Wells Fargo [WFC] is unequivocally the billionaire’s
biggest banking bet, and his largest equity holding at that. The global giant
is lauded for its management practices and simple business model, and its
connection to Buffett has helped it land financing and advisory roles in
multiple Berkshire acquisitions.
While shares of Wells Fargo are up nearly 25% year-to-date
and the bank did beat Wall Street’s third quarter earnings estimates, its home
lending business has been hurt by falling mortgage applications. Still, Wells’

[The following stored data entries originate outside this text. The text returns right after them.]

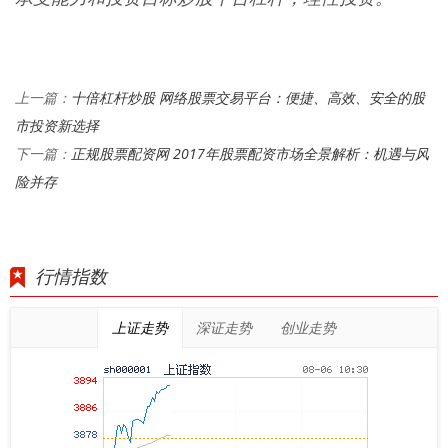
十倍杠杆炒股 网络股票交易平台：便捷、高效、安全的股
上一篇：
市投资新选择
正规股票配资网 2017年股票配资市场全景解析：机遇与风
下一篇：
险并存
行情指数
上证走势
深证走势
创业走势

long-term growth prospects and scale advantages remain intact, and Buffett has
to love its price at a mere 10.6 times forward EPS. Don’t ignore the 2.8%
dividend yield either; it's the best payout among the ‘Big Four.’

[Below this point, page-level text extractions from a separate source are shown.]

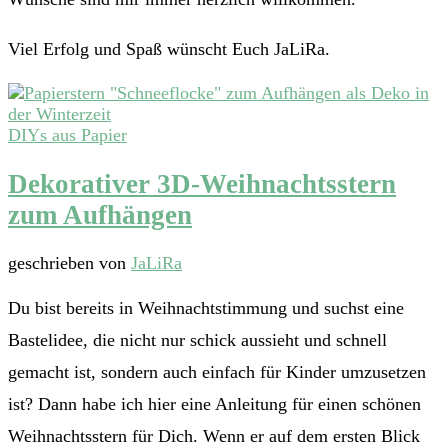
Viel Erfolg und Spaß wünscht Euch JaLiRa.
DIYs aus Papier
Dekorativer 3D-Weihnachtsstern
zum Aufhängen
geschrieben von
JaLiRa
Du bist bereits in Weihnachtstimmung und suchst eine
Bastelidee, die nicht nur schick aussieht und schnell
gemacht ist, sondern auch einfach für Kinder umzusetzen
ist? Dann habe ich hier eine Anleitung für einen schönen
Weihnachtsstern für Dich. Wenn er auf dem ersten Blick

US Bancorp [USB] is Buffett’s No. 2 bank holding. Due to
its attractive valuation, solid dividend yield, and strong growth prospects,
many analysts know this regional player as a mini-Wells Fargo. In fact, US
Bancorp is the only big
bank that generates higher ROE and ROA figures than Buffett’s top
pick.
His investment in Goldman Sachs [GS], meanwhile, now
represents a major portion of Berkshire’s stock holdings. We discussed the intricacies
of Buffett’s new $2 billion investment in Goldman here on MarketWatch
last week, but all you need to know is that he doesn’t plan to close
it any time soon.
The investment banking and brokerage firm has sentimental
value for the billionaire, and it pays just 12% of its earnings
out as dividends. Like Wells Fargo and US Bancorp, Goldman’s growth prospects
are extremely cheap at current prices, and the multifaceted nature of its
business gives Buffett exposure to an area of the financial sector that his
other bank stocks don’t.
M&T Bank [MTB] and Bank of New York Mellon [BK] are a
couple more Buffett favorites, and both are actually the final two bank stocks
held in the top 20 of Berkshire’s equity portfolio. M&T Bank has been a
staple in Buffett’s holdings for more than two decades, and it’s the only large
U.S. bank that didn’t trim dividend payments during the financial crisis. The
bank’s quarterly profit streak of nearly 40 years is legendary, and it’s no
secret that Buffett is a fan of M&T
CEO Robert
Wilmers.
BNY Mellon, lastly, has been in Buffett and Berkshire’s good
graces since the third quarter of 2010, and the stake was increased by 30% in
their last 13F filing. The
trust bank can see its bottom line improve if interest rates increase in the
future. Uncertainty surrounding the fate of borrowing costs over the long-term
is one reason why BNY Mellon could be considered undervalued.